Mikk Sarv (10 August 1951 – 6 April 2018) was an Estonian folklorist, regilaul (runic-song) singer, biologist, educator and composer. He was a prominent promoter of the regilaul tradition and was among the founders of the runic-song ensemble Hellero. In scholarship on Baltic folklore revivals, Sarv has been described as a key figure in Estonian–Latvian networks around traditional music.

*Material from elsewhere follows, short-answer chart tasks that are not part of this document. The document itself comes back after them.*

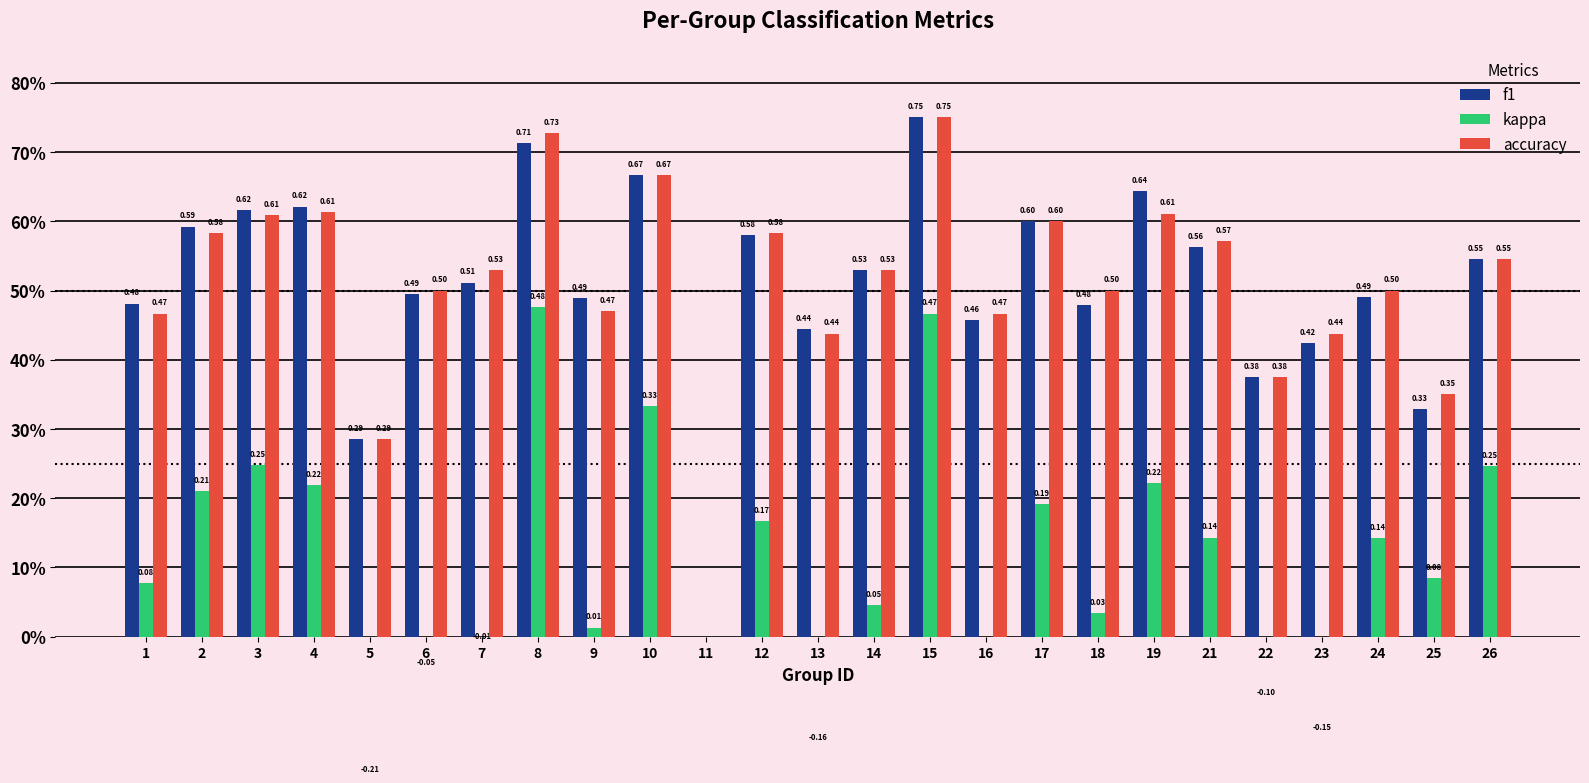

What is the value of the f1 bar at the 5th from the left?

0.3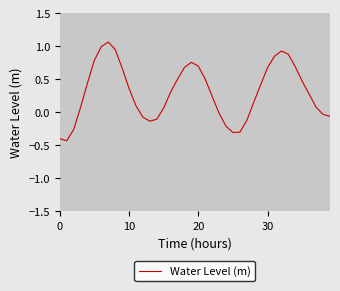

What is the difference between the maximum and minimum values?

1.5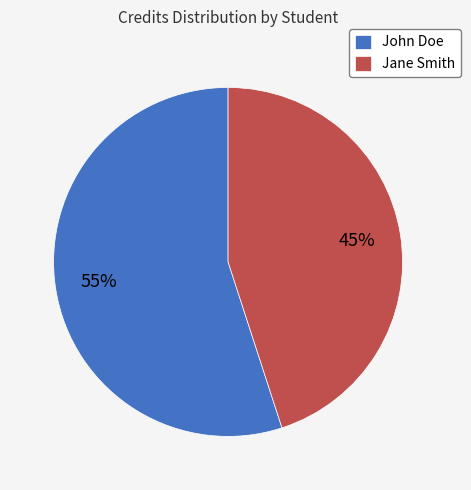

To the nearest percent, what portion does John Doe represent?

55%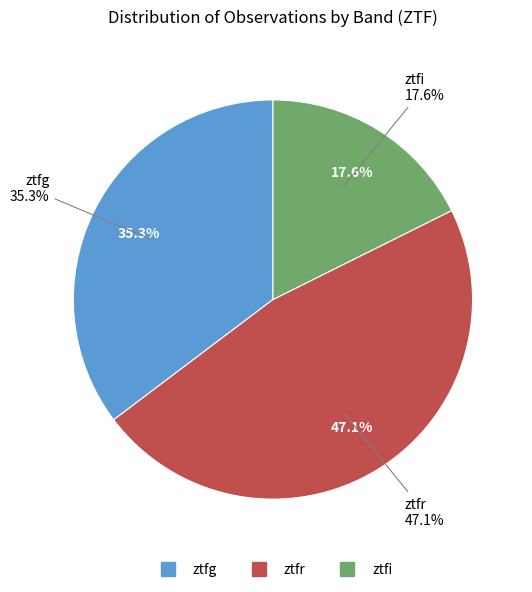

True or false: ztfr accounts for 47% of the total.

True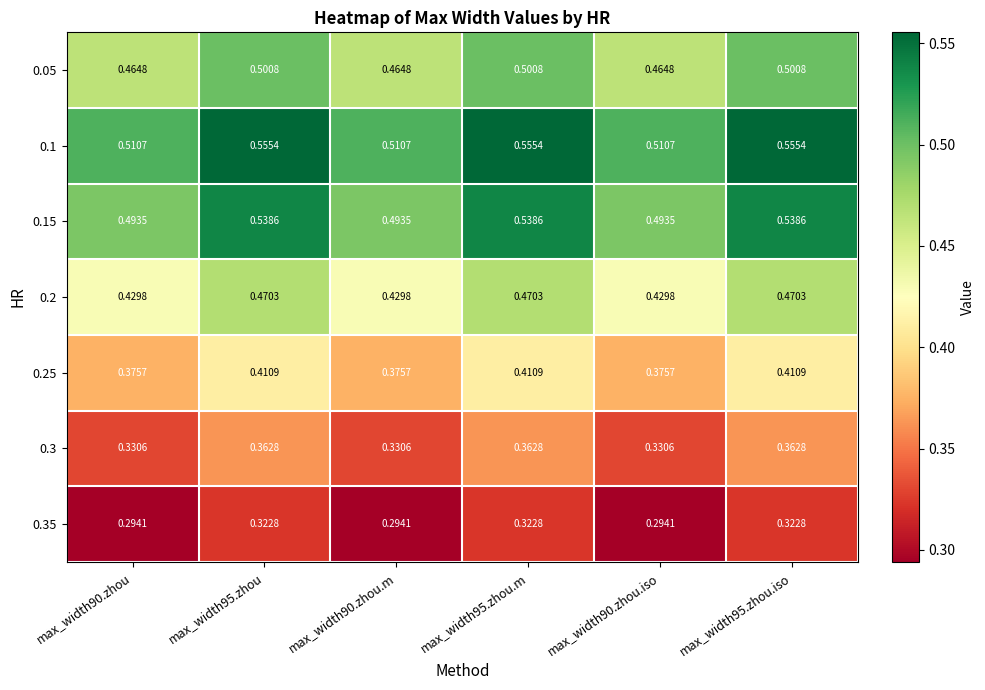

List the series in order of their peak value, highest first.

0.1, 0.15, 0.05, 0.2, 0.25, 0.3, 0.35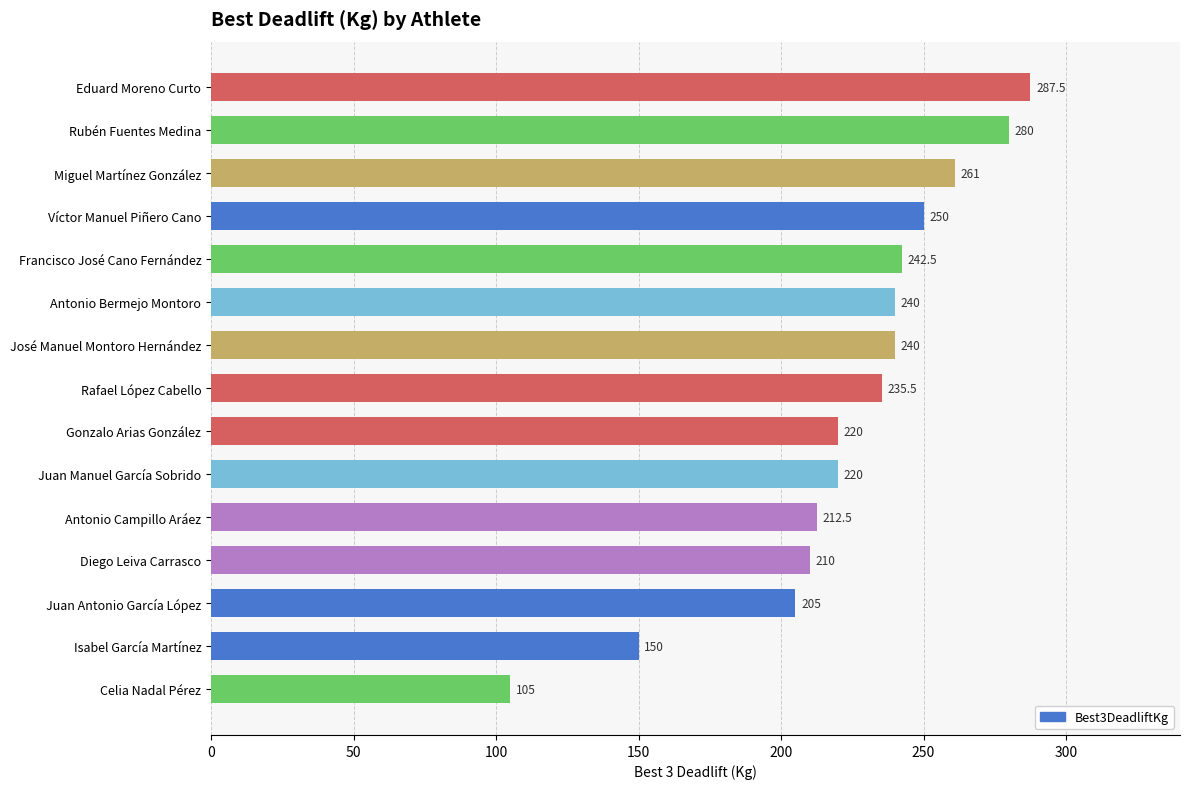

What is the value of the 1st bar from the top?

287.5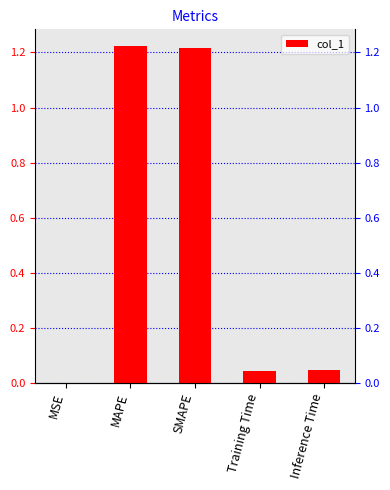

What is the label of the 4th bar from the left?

Training Time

Sarv also composed music for Estonian documentary films, including nature films and other documentaries credited in contemporary reporting and film databases.

== Public roles ==
Sarv was active in civic organisations connected to adult education and rural community development. A historical overview of the Estonian Adult Education Association (Eesti Vabaharidusliit) credits Sarv as a key figure in the organisation’s (re)founding process and notes that he served as its chair in the early period. A 1994 issue of Õpetajate Leht listed Sarv as chair of both the Adult Education Teachers’ Society and the Adult Education Association.

In the context of rural community organising, a PREPARE network report on the Estonian Village Movement (Kodukant) identifies Sarv as the movement’s first president.

== Broadcasting ==
Sarv appeared in Estonian broadcasting, including the ETV portrait programme Tähelaev. After his death, Klassikaraadio aired a programme highlighting his work and noted his long-running contribution to radio series such as Päeva pärimussõna.

== Awards and recognition ==
Sarv received the Cultural Endowment of Estonia’s annual award from the Folk Culture Endowment (1998). He was awarded the Order of the White Star (Medal Class) by a state decorations decision of 2 February 2001.